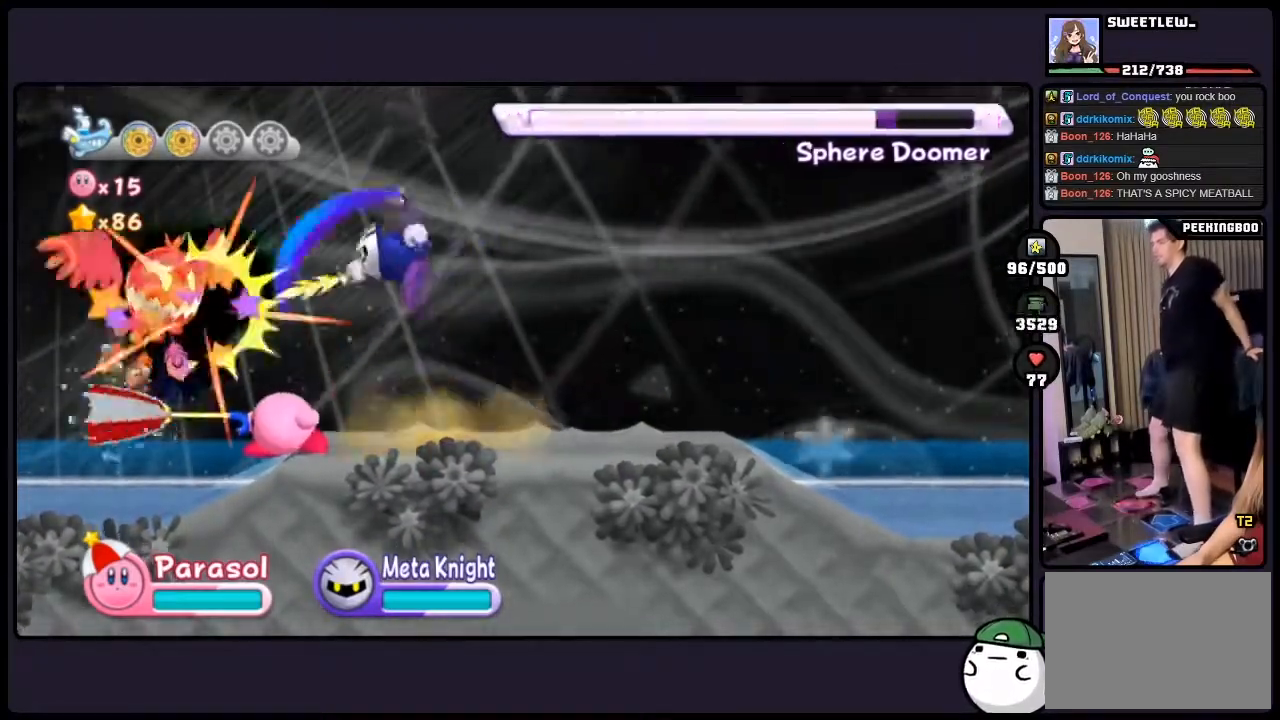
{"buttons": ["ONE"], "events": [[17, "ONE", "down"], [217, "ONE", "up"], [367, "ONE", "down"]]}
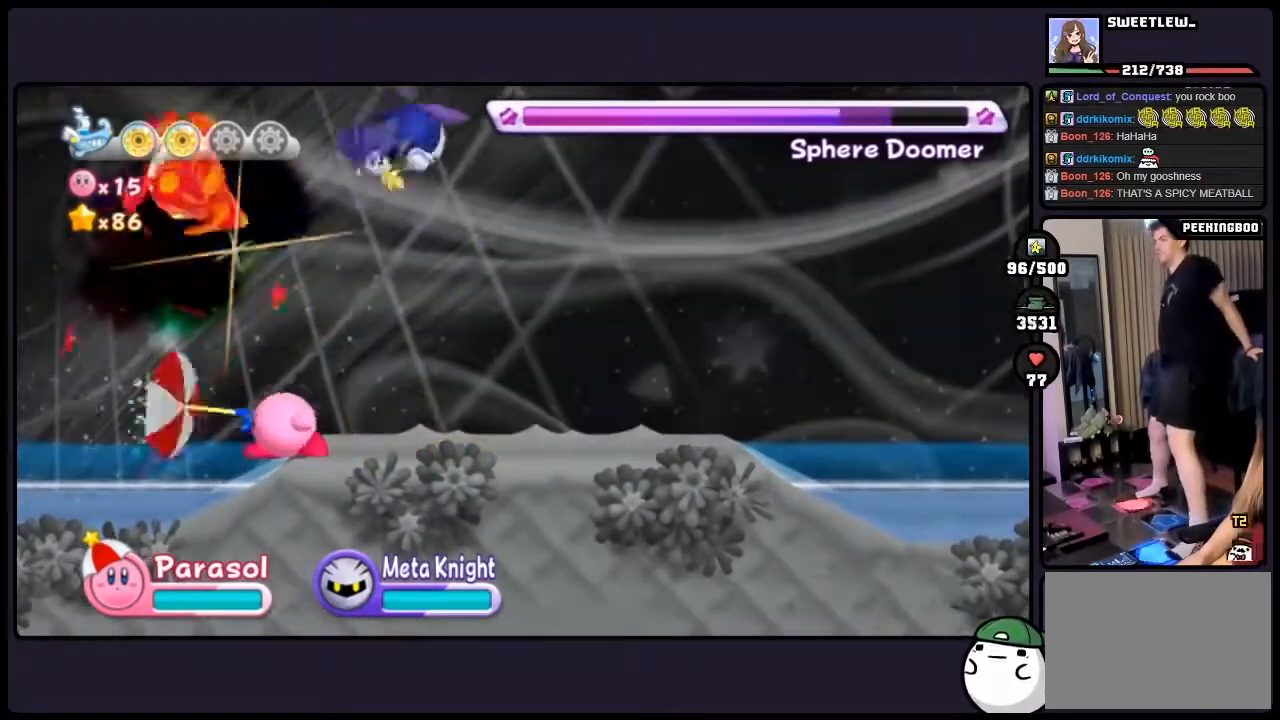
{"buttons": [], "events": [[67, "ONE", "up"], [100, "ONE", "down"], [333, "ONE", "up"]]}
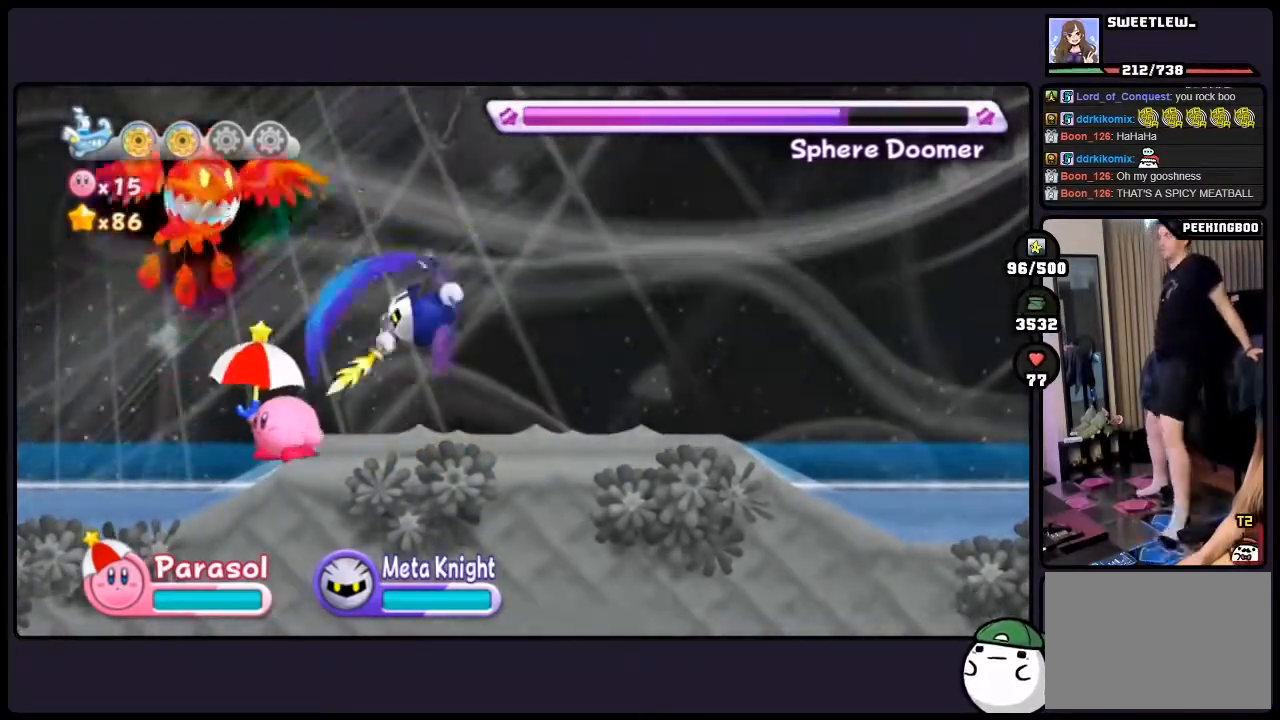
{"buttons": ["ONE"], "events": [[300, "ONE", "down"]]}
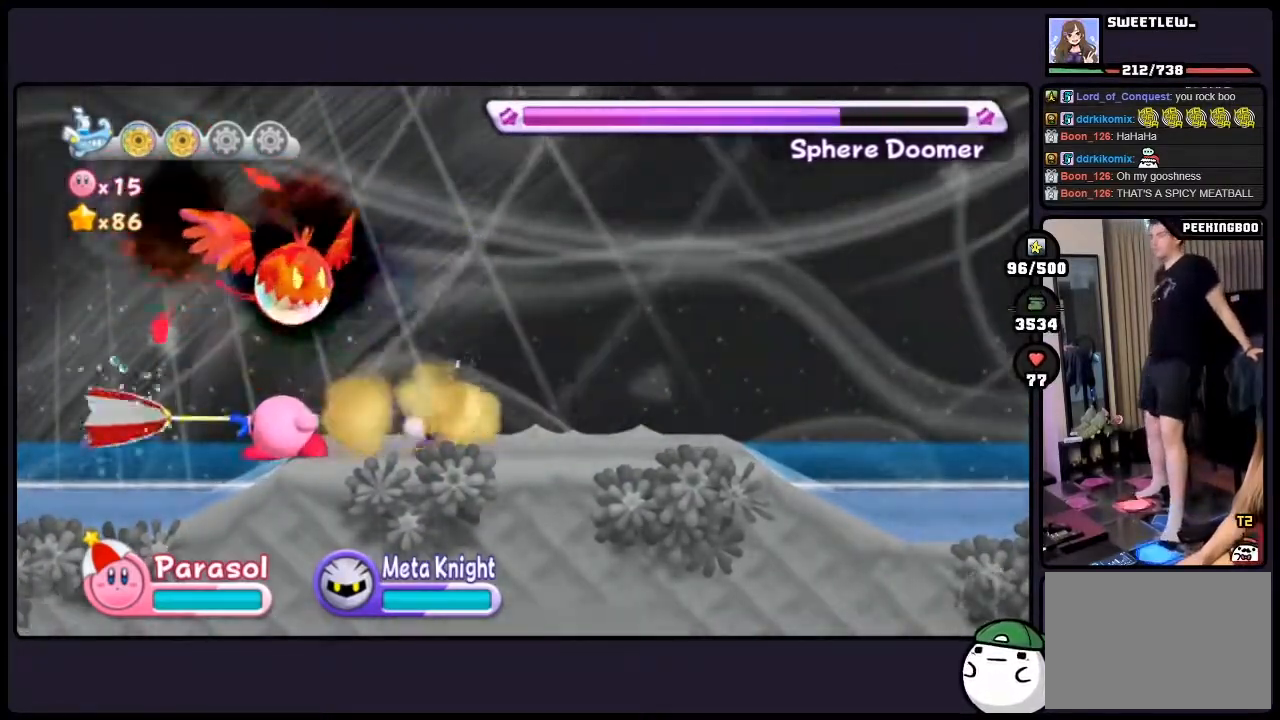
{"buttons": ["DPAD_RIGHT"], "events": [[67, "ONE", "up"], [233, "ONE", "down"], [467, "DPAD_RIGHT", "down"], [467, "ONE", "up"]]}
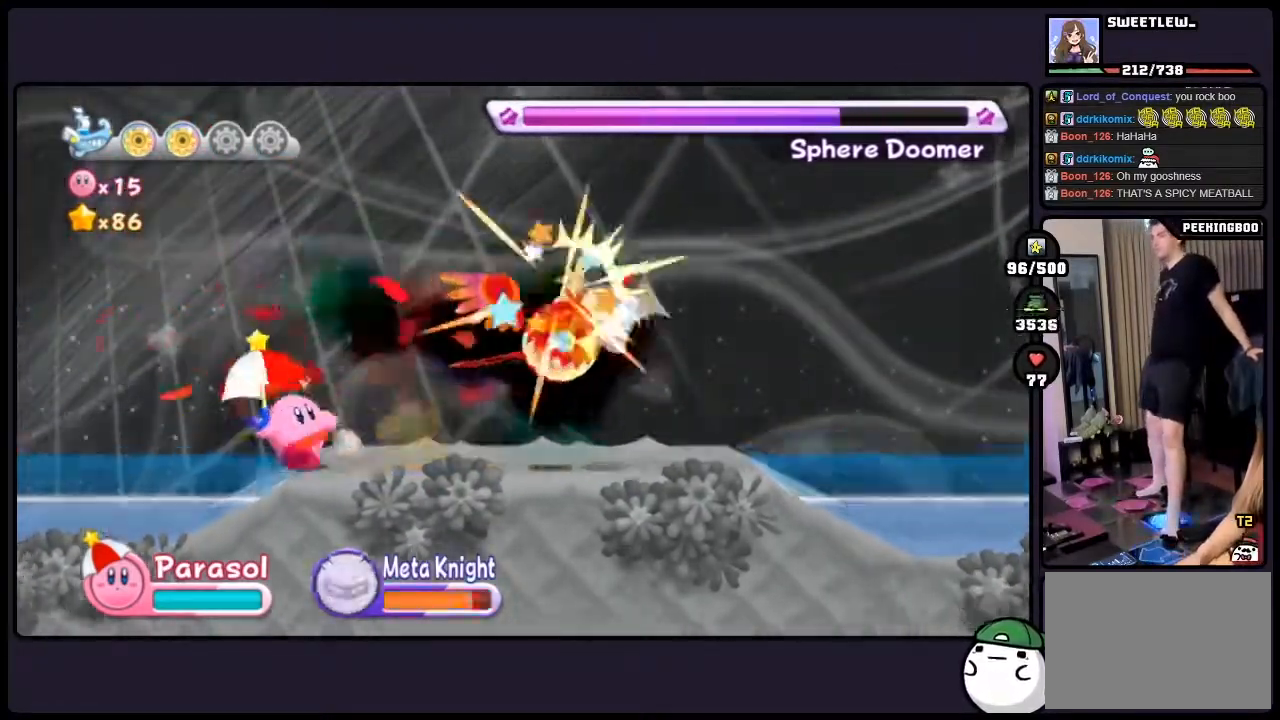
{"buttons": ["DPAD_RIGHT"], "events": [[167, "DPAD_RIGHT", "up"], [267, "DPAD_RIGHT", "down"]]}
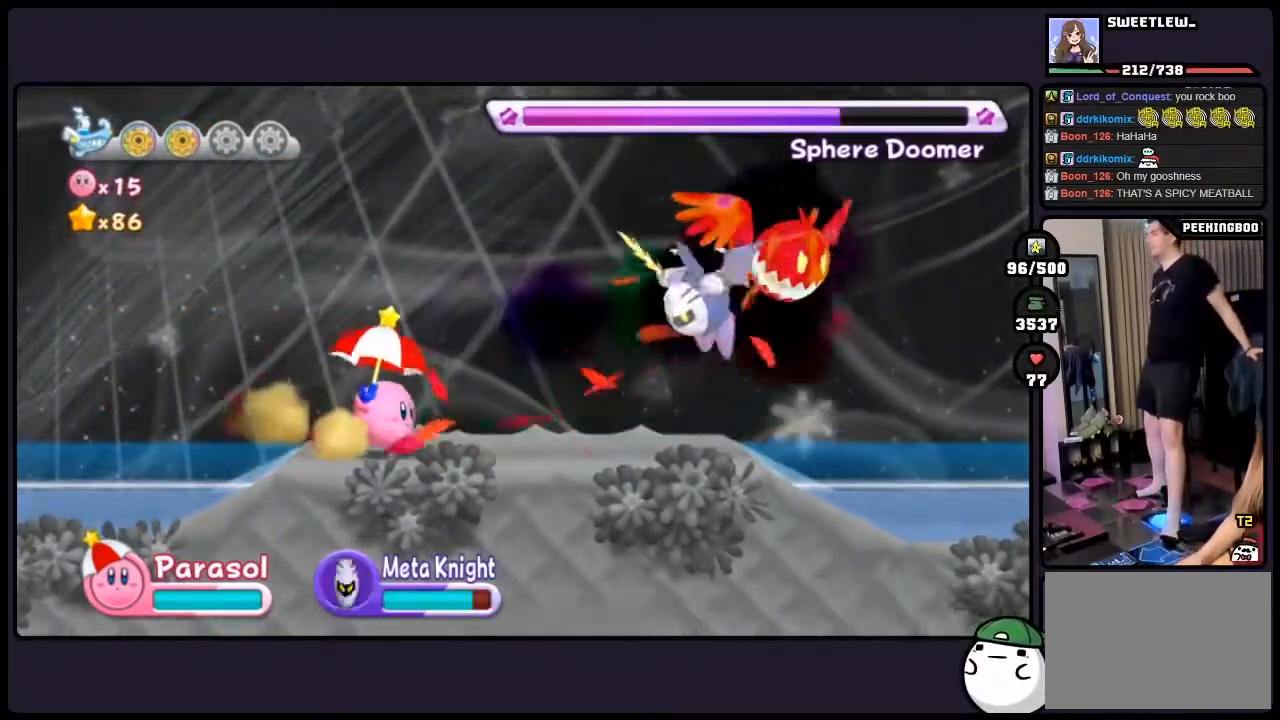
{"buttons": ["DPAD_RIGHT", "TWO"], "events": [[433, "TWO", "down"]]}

# WORK INSTRUCTION
Write the entries out in full and exactly, omitting every picture.

# EXERCISE RESPONSE
{"buttons": ["ONE"], "events": [[17, "ONE", "down"], [217, "ONE", "up"], [367, "ONE", "down"]]}
{"buttons": [], "events": [[67, "ONE", "up"], [100, "ONE", "down"], [333, "ONE", "up"]]}
{"buttons": ["ONE"], "events": [[300, "ONE", "down"]]}
{"buttons": ["DPAD_RIGHT"], "events": [[67, "ONE", "up"], [233, "ONE", "down"], [467, "DPAD_RIGHT", "down"], [467, "ONE", "up"]]}
{"buttons": ["DPAD_RIGHT"], "events": [[167, "DPAD_RIGHT", "up"], [267, "DPAD_RIGHT", "down"]]}
{"buttons": ["DPAD_RIGHT", "TWO"], "events": [[433, "TWO", "down"]]}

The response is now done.